EXERCISE REQUIREMENTS
Filter out every line below that lacks "middle", and copy the rest.
PROVIDED ENTRIES: Begin
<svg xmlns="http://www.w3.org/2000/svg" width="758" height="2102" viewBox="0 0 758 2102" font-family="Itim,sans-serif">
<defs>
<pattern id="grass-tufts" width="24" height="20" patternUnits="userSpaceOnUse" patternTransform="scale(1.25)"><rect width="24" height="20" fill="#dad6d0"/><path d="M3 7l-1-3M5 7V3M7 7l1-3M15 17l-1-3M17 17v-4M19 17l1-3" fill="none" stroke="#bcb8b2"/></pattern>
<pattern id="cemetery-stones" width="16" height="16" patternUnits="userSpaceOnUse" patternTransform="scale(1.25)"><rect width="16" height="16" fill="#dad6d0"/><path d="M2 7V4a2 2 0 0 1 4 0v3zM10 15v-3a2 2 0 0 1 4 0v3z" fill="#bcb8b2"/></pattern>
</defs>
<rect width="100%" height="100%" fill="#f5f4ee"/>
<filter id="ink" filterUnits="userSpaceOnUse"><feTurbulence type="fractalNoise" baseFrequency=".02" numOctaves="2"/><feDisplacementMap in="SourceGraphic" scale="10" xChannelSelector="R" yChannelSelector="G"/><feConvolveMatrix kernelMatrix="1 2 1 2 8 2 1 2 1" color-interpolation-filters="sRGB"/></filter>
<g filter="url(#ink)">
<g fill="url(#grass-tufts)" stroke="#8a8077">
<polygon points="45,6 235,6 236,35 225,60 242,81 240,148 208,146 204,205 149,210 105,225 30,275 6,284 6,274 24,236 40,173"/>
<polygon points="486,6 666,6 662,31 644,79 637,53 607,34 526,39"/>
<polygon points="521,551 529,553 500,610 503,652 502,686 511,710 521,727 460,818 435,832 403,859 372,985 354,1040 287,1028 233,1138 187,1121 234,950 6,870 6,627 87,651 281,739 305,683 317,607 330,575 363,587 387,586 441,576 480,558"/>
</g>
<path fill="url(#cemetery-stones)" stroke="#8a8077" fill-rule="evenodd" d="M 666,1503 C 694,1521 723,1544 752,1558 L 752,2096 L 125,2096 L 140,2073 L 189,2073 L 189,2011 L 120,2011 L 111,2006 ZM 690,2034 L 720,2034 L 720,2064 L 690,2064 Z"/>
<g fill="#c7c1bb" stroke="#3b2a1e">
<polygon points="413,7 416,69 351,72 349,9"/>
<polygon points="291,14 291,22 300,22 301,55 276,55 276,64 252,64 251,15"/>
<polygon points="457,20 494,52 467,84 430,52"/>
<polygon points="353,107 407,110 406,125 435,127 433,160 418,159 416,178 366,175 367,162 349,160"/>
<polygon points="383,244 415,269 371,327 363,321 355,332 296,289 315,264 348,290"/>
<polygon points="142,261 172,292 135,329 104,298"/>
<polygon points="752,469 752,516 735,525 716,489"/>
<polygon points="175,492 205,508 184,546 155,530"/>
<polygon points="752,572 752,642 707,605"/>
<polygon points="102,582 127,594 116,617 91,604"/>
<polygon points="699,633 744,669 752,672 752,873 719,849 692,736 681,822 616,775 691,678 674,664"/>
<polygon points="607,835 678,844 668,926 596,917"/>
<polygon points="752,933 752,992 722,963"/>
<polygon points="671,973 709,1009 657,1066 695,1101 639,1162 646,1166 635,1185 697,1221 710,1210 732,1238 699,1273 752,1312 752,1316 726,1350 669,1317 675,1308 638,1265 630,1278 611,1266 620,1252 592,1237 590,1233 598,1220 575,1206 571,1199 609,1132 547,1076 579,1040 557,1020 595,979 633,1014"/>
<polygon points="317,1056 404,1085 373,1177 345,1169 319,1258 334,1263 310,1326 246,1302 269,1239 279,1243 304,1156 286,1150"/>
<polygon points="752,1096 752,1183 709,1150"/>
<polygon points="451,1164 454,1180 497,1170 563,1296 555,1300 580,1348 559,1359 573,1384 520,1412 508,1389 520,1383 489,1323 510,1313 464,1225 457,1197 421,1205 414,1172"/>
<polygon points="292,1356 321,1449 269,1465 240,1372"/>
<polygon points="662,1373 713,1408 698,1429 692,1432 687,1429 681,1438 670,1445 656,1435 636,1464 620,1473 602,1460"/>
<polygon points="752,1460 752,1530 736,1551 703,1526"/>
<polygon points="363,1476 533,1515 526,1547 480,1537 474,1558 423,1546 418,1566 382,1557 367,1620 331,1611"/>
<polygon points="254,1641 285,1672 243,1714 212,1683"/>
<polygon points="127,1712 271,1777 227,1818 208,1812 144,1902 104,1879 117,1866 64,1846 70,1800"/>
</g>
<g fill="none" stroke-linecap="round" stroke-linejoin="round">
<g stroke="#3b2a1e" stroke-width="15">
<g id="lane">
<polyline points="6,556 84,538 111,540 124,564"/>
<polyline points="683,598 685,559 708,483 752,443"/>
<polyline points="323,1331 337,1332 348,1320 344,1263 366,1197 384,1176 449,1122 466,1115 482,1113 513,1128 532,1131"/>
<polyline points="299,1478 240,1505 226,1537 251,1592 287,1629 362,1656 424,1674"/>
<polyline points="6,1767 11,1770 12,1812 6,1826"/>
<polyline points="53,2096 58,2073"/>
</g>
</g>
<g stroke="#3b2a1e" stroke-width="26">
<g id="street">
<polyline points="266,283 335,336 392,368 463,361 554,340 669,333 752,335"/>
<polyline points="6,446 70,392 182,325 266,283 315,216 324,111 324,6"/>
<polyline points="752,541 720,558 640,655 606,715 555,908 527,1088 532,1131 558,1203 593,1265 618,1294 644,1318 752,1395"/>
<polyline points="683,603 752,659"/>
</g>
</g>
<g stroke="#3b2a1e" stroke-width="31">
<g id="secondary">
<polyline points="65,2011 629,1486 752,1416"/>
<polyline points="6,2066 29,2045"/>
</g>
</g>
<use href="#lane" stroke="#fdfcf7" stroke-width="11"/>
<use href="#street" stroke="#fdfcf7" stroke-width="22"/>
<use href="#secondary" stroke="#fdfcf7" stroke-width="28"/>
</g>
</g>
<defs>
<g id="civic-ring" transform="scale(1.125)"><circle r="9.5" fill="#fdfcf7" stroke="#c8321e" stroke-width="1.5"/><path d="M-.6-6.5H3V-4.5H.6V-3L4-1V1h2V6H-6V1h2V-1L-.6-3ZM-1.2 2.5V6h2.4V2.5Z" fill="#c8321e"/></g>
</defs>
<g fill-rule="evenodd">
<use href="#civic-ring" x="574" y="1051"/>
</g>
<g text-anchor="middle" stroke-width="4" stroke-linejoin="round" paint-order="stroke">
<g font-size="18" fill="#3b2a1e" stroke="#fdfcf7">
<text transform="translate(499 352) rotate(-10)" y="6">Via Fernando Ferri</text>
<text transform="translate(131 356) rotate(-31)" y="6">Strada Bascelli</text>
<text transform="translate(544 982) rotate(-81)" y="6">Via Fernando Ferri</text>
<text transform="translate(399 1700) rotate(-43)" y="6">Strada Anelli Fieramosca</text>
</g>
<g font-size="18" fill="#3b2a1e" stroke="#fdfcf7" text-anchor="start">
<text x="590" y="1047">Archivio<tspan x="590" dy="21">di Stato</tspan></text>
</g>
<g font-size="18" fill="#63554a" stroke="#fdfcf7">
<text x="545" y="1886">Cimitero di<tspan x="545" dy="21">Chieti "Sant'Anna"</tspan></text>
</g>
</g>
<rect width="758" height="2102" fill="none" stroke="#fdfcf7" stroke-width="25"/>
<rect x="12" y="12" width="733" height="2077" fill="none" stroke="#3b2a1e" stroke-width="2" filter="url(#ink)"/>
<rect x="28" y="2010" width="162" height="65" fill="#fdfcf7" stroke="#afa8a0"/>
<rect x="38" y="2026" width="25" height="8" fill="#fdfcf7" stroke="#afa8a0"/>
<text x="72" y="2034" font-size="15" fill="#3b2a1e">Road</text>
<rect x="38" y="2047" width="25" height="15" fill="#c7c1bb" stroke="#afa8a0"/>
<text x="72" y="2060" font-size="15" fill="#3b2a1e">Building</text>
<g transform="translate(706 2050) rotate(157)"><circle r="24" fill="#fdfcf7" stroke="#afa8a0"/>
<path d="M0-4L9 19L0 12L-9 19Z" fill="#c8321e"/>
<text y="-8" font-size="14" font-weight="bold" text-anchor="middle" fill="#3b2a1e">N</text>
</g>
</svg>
PROVIDED ENTRIES: End
ANSWER SECTION
<g text-anchor="middle" stroke-width="4" stroke-linejoin="round" paint-order="stroke">
<text y="-8" font-size="14" font-weight="bold" text-anchor="middle" fill="#3b2a1e">N</text>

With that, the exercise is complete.